Inside Docker containers, permission errors are common when:

• The container runs as root but the mounted volume was created by a different user
• The container runs as a non-root user but needs to write to directories created during build

Fix volume permission issues:

docker run -v /host/path:/container/path -u $(id -u):$(id -g) myapp

The -u flag runs the container as your host user, matching file ownership.

Or fix permissions in the Dockerfile:

RUN mkdir -p /app/data && chown -R 1000:1000 /app/data
USER 1000

For more Docker volume permission issues, see Fix: Docker volume permission denied.

Still Not Working?

If none of the fixes above resolved the error:

Check for read-only filesystems.
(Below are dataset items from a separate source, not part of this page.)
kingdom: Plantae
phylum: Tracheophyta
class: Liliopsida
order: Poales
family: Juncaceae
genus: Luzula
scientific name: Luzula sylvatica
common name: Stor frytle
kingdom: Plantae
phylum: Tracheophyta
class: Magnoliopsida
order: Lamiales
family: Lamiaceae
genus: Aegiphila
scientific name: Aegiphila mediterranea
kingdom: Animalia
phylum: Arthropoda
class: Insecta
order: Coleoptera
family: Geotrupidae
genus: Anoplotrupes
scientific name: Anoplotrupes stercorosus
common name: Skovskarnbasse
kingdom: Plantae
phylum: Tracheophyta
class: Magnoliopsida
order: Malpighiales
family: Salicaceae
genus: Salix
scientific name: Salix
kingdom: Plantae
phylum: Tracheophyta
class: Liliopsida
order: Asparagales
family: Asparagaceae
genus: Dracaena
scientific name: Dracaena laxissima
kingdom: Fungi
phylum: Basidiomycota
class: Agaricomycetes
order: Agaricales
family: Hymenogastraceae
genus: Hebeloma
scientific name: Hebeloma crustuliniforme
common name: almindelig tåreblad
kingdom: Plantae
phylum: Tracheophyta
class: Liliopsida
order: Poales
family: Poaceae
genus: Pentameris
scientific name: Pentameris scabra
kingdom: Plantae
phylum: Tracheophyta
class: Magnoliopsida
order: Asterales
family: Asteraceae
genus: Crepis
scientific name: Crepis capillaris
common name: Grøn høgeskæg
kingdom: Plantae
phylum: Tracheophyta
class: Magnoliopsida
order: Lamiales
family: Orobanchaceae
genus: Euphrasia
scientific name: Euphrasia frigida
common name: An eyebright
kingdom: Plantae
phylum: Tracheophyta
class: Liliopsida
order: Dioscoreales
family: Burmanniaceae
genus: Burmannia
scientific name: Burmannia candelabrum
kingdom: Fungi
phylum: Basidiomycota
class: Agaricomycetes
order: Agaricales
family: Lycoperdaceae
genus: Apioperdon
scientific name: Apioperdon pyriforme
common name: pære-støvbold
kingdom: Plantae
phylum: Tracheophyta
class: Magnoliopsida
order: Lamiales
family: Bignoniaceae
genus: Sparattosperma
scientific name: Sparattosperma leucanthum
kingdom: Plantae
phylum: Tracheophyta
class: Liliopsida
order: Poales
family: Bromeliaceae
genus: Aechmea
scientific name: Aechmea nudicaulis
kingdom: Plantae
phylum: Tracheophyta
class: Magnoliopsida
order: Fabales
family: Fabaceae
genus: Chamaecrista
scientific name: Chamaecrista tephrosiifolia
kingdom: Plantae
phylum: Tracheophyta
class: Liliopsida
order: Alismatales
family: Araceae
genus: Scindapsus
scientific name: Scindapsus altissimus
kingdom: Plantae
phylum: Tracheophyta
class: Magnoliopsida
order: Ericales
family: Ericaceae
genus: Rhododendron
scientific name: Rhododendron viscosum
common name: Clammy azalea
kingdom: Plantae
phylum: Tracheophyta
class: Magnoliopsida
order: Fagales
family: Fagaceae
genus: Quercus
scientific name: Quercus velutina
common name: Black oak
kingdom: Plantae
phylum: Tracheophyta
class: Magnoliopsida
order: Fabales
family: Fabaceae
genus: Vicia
Some Docker containers, Kubernetes pods, or cloud environments mount the root filesystem as read-only. Write to /tmp or a mounted volume instead.

Check for NFS or network mount issues. Network-mounted filesystems may have different permission rules. root_squash on NFS servers prevents root from writing. Contact your sysadmin for NFS permission issues.

Check Python’s own file. If the error is during python script.py, check that the script file itself is readable:

chmod 644 script.py

If Python itself isn’t found, see Fix: python command not found.

Check for immutable flags. On Linux, files can be marked immutable with chattr:

lsattr /path/to/file

If you see i in the flags, the file cannot be modified even by root:

sudo chattr -i /path/to/file

Use strace to debug (Linux):

strace -e openat python script.py 2>&1 | grep EACCES

This shows exactly which file system call is failing and why.